L'épopée d'une adaptation
Dix ans. Il a fallu dix longues années pour que le roman devienne le film que nous connaissons (comme pour Apocalypse Now que Coppola commence à imaginer en 1969).
Pourtant, en 1972, tout semblait bien parti. À peine publié, la Columbia s’empressait d’acheter les droits, avec en tête un réalisateur de renom : Richard Brooks.

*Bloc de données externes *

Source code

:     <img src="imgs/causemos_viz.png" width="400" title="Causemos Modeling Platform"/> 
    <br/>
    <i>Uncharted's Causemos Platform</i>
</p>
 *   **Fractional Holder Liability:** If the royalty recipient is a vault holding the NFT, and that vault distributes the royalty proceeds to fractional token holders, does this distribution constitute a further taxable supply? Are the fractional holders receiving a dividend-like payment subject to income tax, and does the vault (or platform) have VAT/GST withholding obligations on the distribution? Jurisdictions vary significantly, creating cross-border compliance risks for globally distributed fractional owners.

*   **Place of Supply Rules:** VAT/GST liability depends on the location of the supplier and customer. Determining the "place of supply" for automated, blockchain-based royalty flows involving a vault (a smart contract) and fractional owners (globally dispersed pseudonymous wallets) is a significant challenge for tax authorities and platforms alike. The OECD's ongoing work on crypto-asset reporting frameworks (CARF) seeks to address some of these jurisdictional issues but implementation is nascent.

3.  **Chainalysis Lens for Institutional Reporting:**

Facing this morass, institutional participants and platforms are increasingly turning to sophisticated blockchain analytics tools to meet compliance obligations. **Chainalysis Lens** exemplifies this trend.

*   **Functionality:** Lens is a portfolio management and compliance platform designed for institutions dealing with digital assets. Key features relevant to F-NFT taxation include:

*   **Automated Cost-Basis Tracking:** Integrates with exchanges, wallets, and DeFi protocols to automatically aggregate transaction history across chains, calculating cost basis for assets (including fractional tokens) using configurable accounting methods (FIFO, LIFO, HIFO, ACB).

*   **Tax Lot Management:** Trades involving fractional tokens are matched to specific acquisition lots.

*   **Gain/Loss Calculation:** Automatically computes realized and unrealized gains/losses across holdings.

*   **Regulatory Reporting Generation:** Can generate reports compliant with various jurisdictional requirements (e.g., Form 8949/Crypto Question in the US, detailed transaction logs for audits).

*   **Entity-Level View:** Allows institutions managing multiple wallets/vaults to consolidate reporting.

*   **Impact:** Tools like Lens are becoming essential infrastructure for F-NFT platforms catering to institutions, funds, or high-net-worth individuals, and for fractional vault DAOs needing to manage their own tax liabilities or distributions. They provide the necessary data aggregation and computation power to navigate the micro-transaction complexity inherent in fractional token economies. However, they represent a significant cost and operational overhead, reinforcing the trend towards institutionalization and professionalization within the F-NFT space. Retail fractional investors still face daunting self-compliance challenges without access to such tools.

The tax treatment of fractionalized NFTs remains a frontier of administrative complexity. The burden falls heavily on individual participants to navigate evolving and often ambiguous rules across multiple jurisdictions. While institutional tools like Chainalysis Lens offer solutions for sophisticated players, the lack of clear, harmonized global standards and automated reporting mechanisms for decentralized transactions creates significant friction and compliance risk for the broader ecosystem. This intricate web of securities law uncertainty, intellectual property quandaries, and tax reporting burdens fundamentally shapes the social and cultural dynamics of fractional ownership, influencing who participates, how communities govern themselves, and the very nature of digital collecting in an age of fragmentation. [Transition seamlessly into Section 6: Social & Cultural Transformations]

La suite ? Une succession de scénaristes et de réalisateurs qui se sont refilé le projet comme une grenade dégoupillée, et un sacré défilé de stars : Clint Eastwood, Al Pacino, John Travolta, Robert De Niro… Autant de prétendants séduits par la puissance du personnage, mais qui, pour diverses raisons, n’ont jamais franchi la ligne.
Ce sont finalement deux producteurs hongro-libanais, totalement novices à Hollywood, qui auront le culot d’emprunter plusieurs millions de dollars et de parier sur un étalon italien pour porter ce roman à l’écran.
Suivre l’épopée de cette adaptation — passée entre les mains de nombreux scénaristes — est en soi un récit captivant. Entre suppressions, ajouts de scènes, doutes, trouvailles et recherches de concision, c’est tout un processus de transposition vers le cinéma qui se dessine. Et c’est en examinant ces choix que le film se révèle sous un jour nouveau.
Ce parcours est d’autant plus fascinant qu’il traverse toute une décennie : les années 70. Une époque hantée par la guerre du Vietnam, où l’Amérique et Hollywood cherchent à panser leurs plaies à travers des récits puissants, sombres, souvent ambigus. Explorer cette adaptation, c’est aussi plonger dans l’histoire du cinéma américain par le prisme de la représentation du conflit vietnamien.